A 34-year-old man from Cumberland County who was hospitalized in October has been confirmed as the first person known to contract the West Nile virus in Maine, state health officials said Wednesday.
The man, who suffered from encephalitis and meningitis as a result of the virus, has been released from the hospital and is recovering well, said officials, who would not disclose the man’s name or hometown. They did not know how long he had been in the hospital.
Alaska and Hawaii are now the only states that haven’t reported a case of West Nile virus. Each of the other 48 states reported at least one case this year, according to the U.S. Centers for Disease Control and Prevention.
The 4,891 cases so far in 2012, which included 223 deaths through the end of October, are the most reported since 2003, according to the federal CDC.
More than a quarter of the cases this year have been in Texas, where 1,665 people have been diagnosed with West Nile virus and 75 have died.
State epidemiologist Dr. Stephen Sears said Wednesday that federal health officials had confirmed within the past day that blood and cerebral spinal fluid samples taken from the Cumberland County man tested positive for West Nile.
He said no other people in Maine are suspected to have the disease.
A vacationer from Pennsylvania was diagnosed with the West Nile disease in Maine about two months ago, but that person felt sick before arriving in the state and likely contracted the virus in Pennsylvania, officials said.
The Cumberland County man had not recently left the state, said Sears.
Seven mosquito pools in the state — five in Cumberland County and two in York County — contained mosquito larvae that tested positive for West Nile virus in August and September, the Maine Department of Health and Human Services said in a press release Wednesday.
The pools were located in Biddeford, Scarborough, Gorham, Lebanon and Standish, according to the department.
Dr. Sheila Pinette, director of the Maine Center for Disease Control & Prevention, said state health officials were “kind of expecting” there would be a human case of West Nile this year, given the prevalence of infected mosquitoes in Maine.
Still, she said, “It kind of disappoints us — not what we wanted to hear.”
Because there has not been a hard frost in southern Maine this fall, mosquitoes are still around and “there’s still a risk,” said Sears.
Pinette advised people to empty standing water from pots or tire swings and to fix screens on doors and windows.
“Just be aware that it’s out there,” she said.

########################################

- What you need to do:
A - In which towns does the West Nile article say the infected mosquito pools were located? List them all.
B - Does the West Nile article agree with each of these statements? (i) The Cumberland County man had recently traveled outside Maine. (ii) Alaska and Hawaii had not reported a case of West Nile virus. (iii) Two of the mosquito pools that tested positive were in York County. Answer yes or no for each and quote the words that decide it.
C - According to the West Nile article, how many people in Texas have died?
The entries have no connection to the West Nile article.

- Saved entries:
########################################

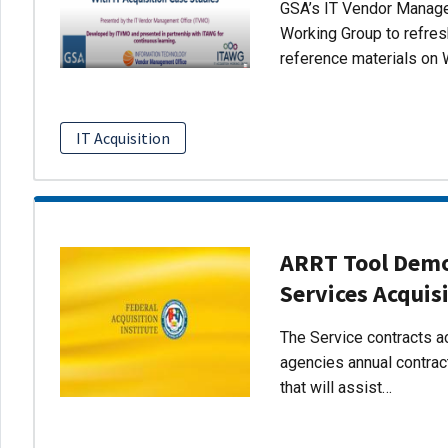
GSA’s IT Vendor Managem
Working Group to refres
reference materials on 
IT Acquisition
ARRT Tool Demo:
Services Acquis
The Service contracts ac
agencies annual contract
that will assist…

########################################

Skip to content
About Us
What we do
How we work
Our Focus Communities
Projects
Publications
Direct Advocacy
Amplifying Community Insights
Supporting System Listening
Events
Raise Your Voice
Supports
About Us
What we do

########################################

- Responses by task:
A - Biddeford, Scarborough, Gorham, Lebanon, Standish

B -
(i) No: "The Cumberland County man had not recently left the state"
(ii) Yes: "Alaska and Hawaii are now the only states that haven’t reported a case of West Nile virus."
(iii) Yes: "five in Cumberland County and two in York County"

C - 75